**** Provided data

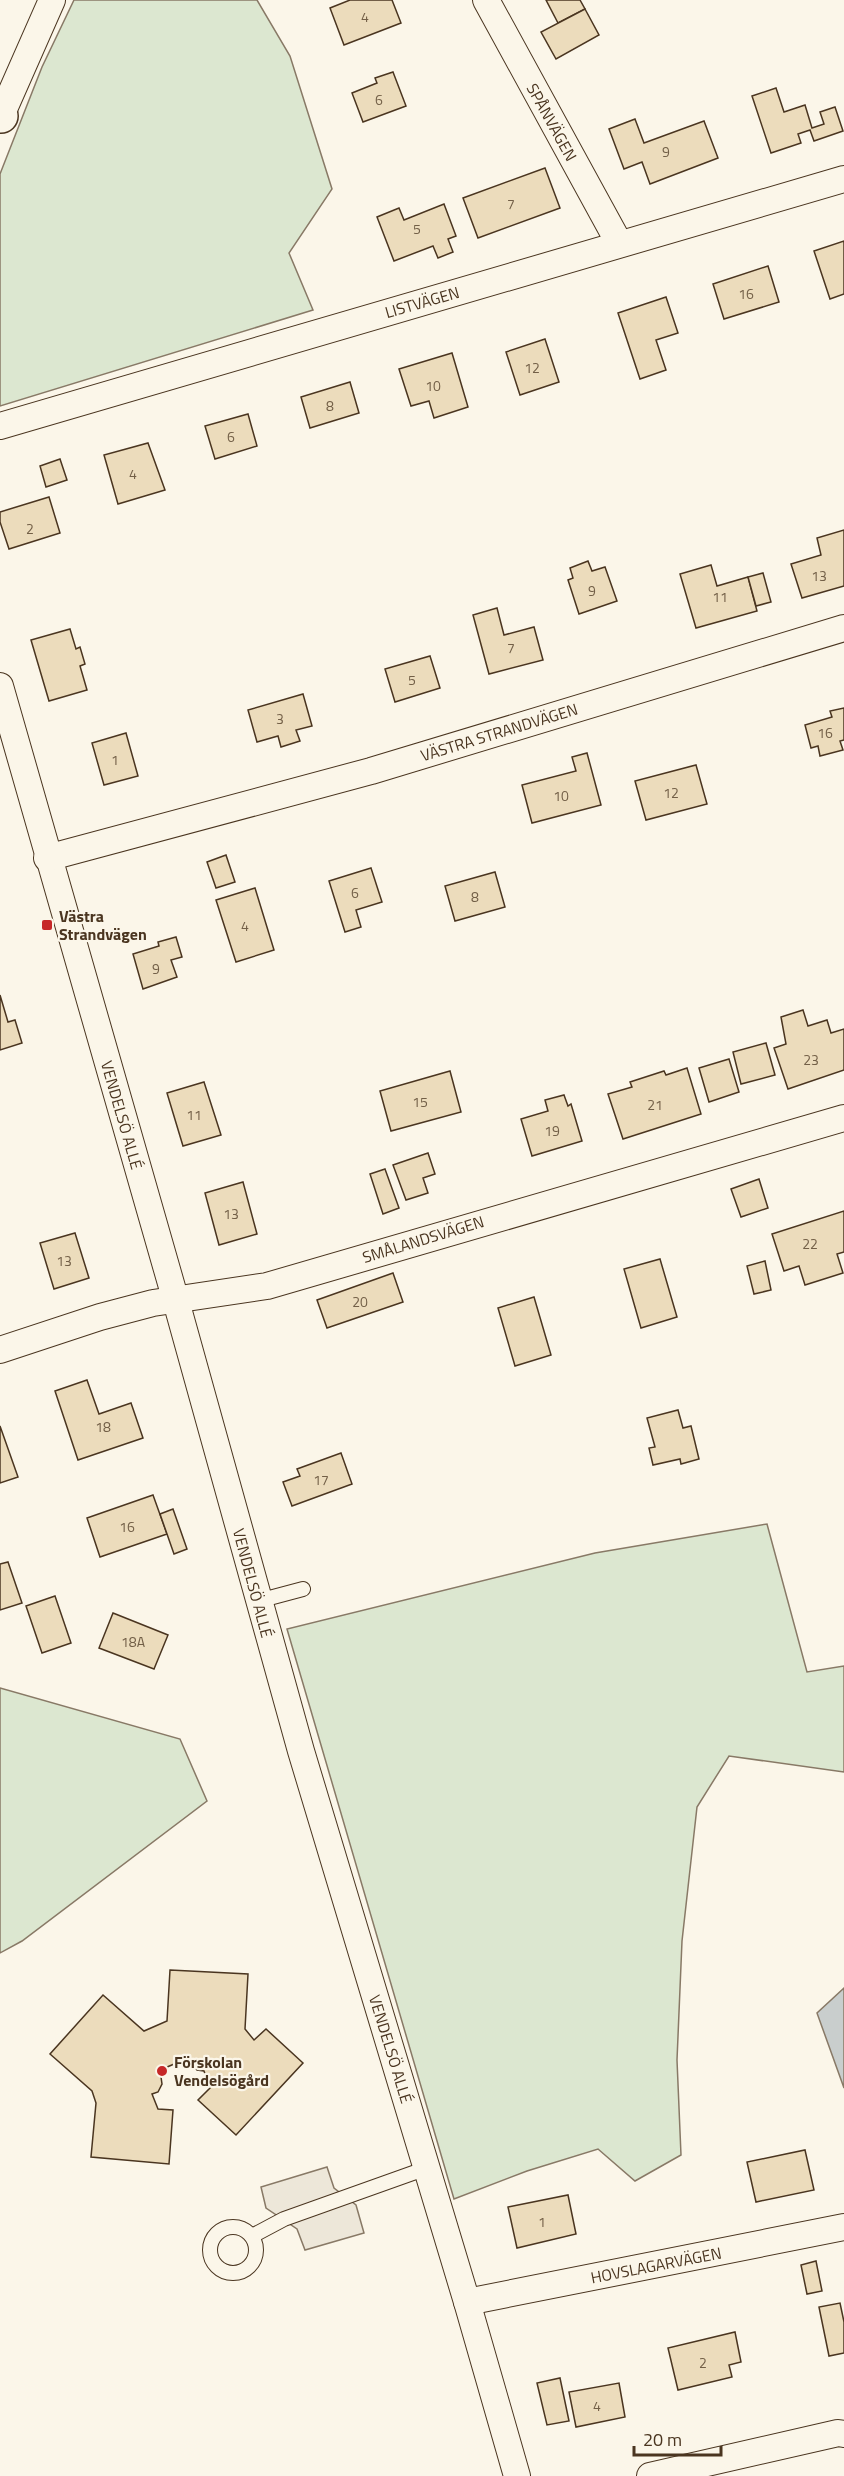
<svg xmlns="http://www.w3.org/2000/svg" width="844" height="2476" viewBox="0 0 844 2476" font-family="'Titillium Web',sans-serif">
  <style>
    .green { fill: #dce7d0; stroke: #887966; stroke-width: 1.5 }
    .parking { fill: #ede7d9; stroke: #887966; stroke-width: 1.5 }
    .water { fill: #c9cecd; stroke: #887966; stroke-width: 1.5 }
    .building { fill: #ecdcbc; stroke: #4a3520; stroke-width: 1.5 }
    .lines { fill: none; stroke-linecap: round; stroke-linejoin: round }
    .service-casing { stroke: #4a3520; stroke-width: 16 }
    .minor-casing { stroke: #4a3520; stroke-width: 28 }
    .secondary-casing { stroke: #4a3520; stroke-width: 36 }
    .service { stroke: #fbf6e9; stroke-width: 14 }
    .minor { stroke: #fbf6e9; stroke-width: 26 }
    .secondary { stroke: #fbf6e9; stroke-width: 33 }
    .poi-dot { fill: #c62828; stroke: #fbf6e9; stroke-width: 2 }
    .labels { text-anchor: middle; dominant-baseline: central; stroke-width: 4.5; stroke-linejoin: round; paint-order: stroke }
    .number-label { font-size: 14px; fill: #725f47 }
    .street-label { font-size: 16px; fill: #4a3520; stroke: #fbf6e9 }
    .poi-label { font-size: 16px; font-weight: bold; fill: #4a3520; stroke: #fbf6e9; text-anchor: start }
  </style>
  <rect width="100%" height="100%" fill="#fbf6e9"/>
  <g class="green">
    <polygon points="74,0 257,0 290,56 332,189 289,253 313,310 0,406 0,174 42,67"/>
    <polygon points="767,1524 807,1672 844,1666 844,1772 729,1756 697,1807 682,1941 677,2060 681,2155 635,2181 598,2149 527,2171 454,2199 287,1629 595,1553"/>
    <polygon points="0,1688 180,1739 207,1801 22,1941 0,1953"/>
  </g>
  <polygon class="parking" points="327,2167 334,2188 356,2205 364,2233 305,2250 297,2229 266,2208 261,2187"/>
  <polygon class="water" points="844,1988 844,2088 817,2013"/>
  <g class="building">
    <polygon points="350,0 392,0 401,23 344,45 330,8"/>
    <polygon points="546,0 580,0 585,9 558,23"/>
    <polygon points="585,9 599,35 556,59 541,32"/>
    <polygon points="393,72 406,106 363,122 352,93 377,83 375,78"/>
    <polygon points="776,88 784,112 805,105 812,128 824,124 820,112 835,107 843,131 814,141 810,130 798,134 801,143 771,153 752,96"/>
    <polygon points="635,119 644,143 704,121 718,158 650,184 642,162 624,169 609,129"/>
    <polygon points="545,168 560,208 478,238 463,198"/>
    <polygon points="444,204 456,236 448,239 453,252 438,258 433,246 394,261 377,217 399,208 404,220"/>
    <polygon points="844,241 844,294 830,299 814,251"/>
    <polygon points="768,266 779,302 724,319 713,284"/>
    <polygon points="666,297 678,333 656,340 666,370 640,379 618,313"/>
    <polygon points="545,339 559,382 520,395 506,352"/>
    <polygon points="452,353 468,407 434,418 429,401 411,406 399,369"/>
    <polygon points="350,382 359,413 310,428 301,397"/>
    <polygon points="248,414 257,446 215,459 205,426"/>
    <polygon points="148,443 165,490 118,504 104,455"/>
    <polygon points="60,459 67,480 46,487 40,466"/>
    <polygon points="49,497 60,533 9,549 0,522 0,512"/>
    <polygon points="844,530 844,586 802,598 791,564 821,555 817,538"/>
    <polygon points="588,561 592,571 605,567 617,601 579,614 568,580 573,578 570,568"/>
    <polygon points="711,565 717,586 748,577 757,611 696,628 680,574"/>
    <polygon points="763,573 771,602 756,606 748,577"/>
    <polygon points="497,608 504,635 534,627 543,660 489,674 473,615"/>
    <polygon points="70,629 76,649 80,647 85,664 80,666 87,690 49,701 31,640"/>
    <polygon points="430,656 440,688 395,702 385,669"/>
    <polygon points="303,694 312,726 296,730 300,741 281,747 278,736 257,742 248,710"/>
    <polygon points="844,708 844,740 840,741 843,750 820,756 818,746 811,748 805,725 832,717 830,711"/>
    <polygon points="126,733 138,776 104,785 92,743"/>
    <polygon points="587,753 601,805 532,823 522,785 576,771 572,757"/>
    <polygon points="696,765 707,804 646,820 635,781"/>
    <polygon points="226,855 235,882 216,888 207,862"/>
    <polygon points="371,868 382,902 356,910 361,927 345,932 329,881"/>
    <polygon points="495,872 505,907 455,921 445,886"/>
    <polygon points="255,888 274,950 236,962 216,900"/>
    <polygon points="176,937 182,957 171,960 177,977 143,989 133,954 159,946 158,942"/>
    <polygon points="0,995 8,1022 15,1020 22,1043 0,1050"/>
    <polygon points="803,1010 808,1026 827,1020 831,1033 844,1029 844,1070 788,1089 774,1048 786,1044 781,1017"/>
    <polygon points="766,1043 775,1075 741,1084 733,1052"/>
    <polygon points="729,1059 739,1092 709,1102 699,1068"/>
    <polygon points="687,1068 701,1114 623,1139 608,1094 632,1087 630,1082 664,1071 666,1075"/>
    <polygon points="450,1071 461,1112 391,1131 380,1091"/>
    <polygon points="204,1082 221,1135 183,1146 167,1093"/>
    <polygon points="564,1095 568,1106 571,1104 582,1141 532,1156 521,1119 548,1111 545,1100"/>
    <polygon points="428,1153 435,1174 423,1178 428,1193 406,1200 393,1165"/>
    <polygon points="385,1169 399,1208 383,1214 370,1174"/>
    <polygon points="759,1179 768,1208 741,1217 731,1189"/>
    <polygon points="243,1182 257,1234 219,1245 205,1193"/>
    <polygon points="844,1211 844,1252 837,1254 843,1273 805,1285 799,1266 784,1271 772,1234"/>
    <polygon points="75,1233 89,1278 54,1289 40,1243"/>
    <polygon points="660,1259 677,1317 641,1328 624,1269"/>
    <polygon points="765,1261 771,1290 754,1294 747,1266"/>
    <polygon points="393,1273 403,1302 327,1328 317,1300"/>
    <polygon points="534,1297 551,1355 515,1366 498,1308"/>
    <polygon points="87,1380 99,1414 131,1403 143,1438 78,1460 55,1391"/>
    <polygon points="678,1410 683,1428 691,1426 699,1459 681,1464 680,1459 653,1465 649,1448 655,1447 647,1418"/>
    <polygon points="0,1426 18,1477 0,1483"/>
    <polygon points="341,1453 352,1484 292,1506 283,1482 300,1476 297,1469"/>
    <polygon points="153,1495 167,1534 100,1557 87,1518"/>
    <polygon points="173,1509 187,1549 174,1554 160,1514"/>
    <polygon points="8,1562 22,1603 0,1610 0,1564"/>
    <polygon points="55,1596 71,1643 42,1653 26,1606"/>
    <polygon points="113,1613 168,1635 154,1669 99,1648"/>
    <polygon points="170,1970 248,1974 245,2029 254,2040 266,2029 303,2063 236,2135 198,2100 210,2088 204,2071 197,2070 186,2059 160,2070 162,2084 158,2092 152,2094 158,2109 173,2110 169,2164 91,2157 96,2103 92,2091 50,2054 103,1995 144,2031 167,2021"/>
    <polygon points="805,2150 814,2190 756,2202 747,2162"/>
    <polygon points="568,2195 576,2234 517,2248 508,2207"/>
    <polygon points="816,2261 822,2291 807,2294 801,2265"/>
    <polygon points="840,2303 844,2322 844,2353 829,2356 819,2307"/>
    <polygon points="735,2332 741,2362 729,2365 732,2377 678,2390 668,2348"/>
    <polygon points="560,2378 569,2421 547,2425 537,2383"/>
    <polygon points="619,2383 625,2417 576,2427 569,2392"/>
  </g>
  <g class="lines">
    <defs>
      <g id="service">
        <polyline points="258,1601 303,1589"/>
        <circle cx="233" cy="2250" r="23"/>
        <polyline points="252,2236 284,2219 427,2168"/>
      </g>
      <g id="minor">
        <polyline points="486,0 619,243"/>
        <polyline points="0,118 52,0"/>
        <polyline points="0,426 844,179"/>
        <polyline points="0,686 176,1301 301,1751 467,2302 517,2476"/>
        <polyline points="47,858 371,771 844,628"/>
        <polyline points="0,1350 100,1317 153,1303 267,1286 844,1118"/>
        <polyline points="467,2302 844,2227"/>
        <polyline points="650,2476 838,2433 844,2434"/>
      </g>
      <polyline id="secondary" points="0,115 1,116"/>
    </defs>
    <use href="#service" class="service-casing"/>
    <use href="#minor" class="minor-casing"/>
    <use href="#secondary" class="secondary-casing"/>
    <use href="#service" class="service"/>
    <use href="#minor" class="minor"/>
    <use href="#secondary" class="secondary"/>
  </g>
  <g class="poi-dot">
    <rect x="41" y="919" width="12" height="12" rx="3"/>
    <circle cx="162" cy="2071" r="6"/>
  </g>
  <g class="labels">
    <g class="number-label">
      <text x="365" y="16">4</text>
      <text x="379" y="99">6</text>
      <text x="666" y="151">9</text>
      <text x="511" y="203">7</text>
      <text x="417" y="228">5</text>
      <text x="746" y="293">16</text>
      <text x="532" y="367">12</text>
      <text x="433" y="385">10</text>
      <text x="330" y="405">8</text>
      <text x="231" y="436">6</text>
      <text x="133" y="473">4</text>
      <text x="30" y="528">2</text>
      <text x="819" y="575">13</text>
      <text x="592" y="590">9</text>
      <text x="720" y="596">11</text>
      <text x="511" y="647">7</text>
      <text x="412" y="679">5</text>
      <text x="280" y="718">3</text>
      <text x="825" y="732">16</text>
      <text x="115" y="759">1</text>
      <text x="671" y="792">12</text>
      <text x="561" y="795">10</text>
      <text x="355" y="892">6</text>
      <text x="475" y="896">8</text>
      <text x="245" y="925">4</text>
      <text x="156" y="968">9</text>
      <text x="811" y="1059">23</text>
      <text x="420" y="1101">15</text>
      <text x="655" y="1104">21</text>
      <text x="194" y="1114">11</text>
      <text x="552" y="1130">19</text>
      <text x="231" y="1213">13</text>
      <text x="810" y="1243">22</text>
      <text x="64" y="1260">13</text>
      <text x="360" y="1301">20</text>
      <text x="103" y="1426">18</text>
      <text x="321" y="1479">17</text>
      <text x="127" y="1526">16</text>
      <text x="133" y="1641">18A</text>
      <text x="542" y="2221">1</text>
      <text x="703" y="2362">2</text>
      <text x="597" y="2405">4</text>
    </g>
    <g class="street-label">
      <text transform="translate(552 122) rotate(61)">SPÅNVÄGEN</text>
      <text transform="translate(422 302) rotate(-16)">LISTVÄGEN</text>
      <text transform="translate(499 732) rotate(-17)">VÄSTRA STRANDVÄGEN</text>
      <text transform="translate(122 1115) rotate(74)">VENDELSÖ ALLÉ</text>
      <text transform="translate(423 1239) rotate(-17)">SMÅLANDSVÄGEN</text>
      <text transform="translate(253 1583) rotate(75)">VENDELSÖ ALLÉ</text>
      <text transform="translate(391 2049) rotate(73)">VENDELSÖ ALLÉ</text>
      <text transform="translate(656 2265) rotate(-11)">HOVSLAGARVÄGEN</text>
    </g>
    <g class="poi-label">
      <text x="59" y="916">Västra<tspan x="59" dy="18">Strandvägen</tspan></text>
      <text x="174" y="2062">Förskolan<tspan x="174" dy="18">Vendelsögård</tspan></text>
    </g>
  </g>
  <path d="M634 2446v9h87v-9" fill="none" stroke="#4a3520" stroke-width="3"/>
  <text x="643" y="2446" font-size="18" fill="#4a3520" stroke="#fbf6e9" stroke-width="4.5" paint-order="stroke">20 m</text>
</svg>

********

* _Aim of the exercise_: Show each line in the entries that holds the string "labels".

* _Expected output_:
    .labels { text-anchor: middle; dominant-baseline: central; stroke-width: 4.5; stroke-linejoin: round; paint-order: stroke }
  <g class="labels">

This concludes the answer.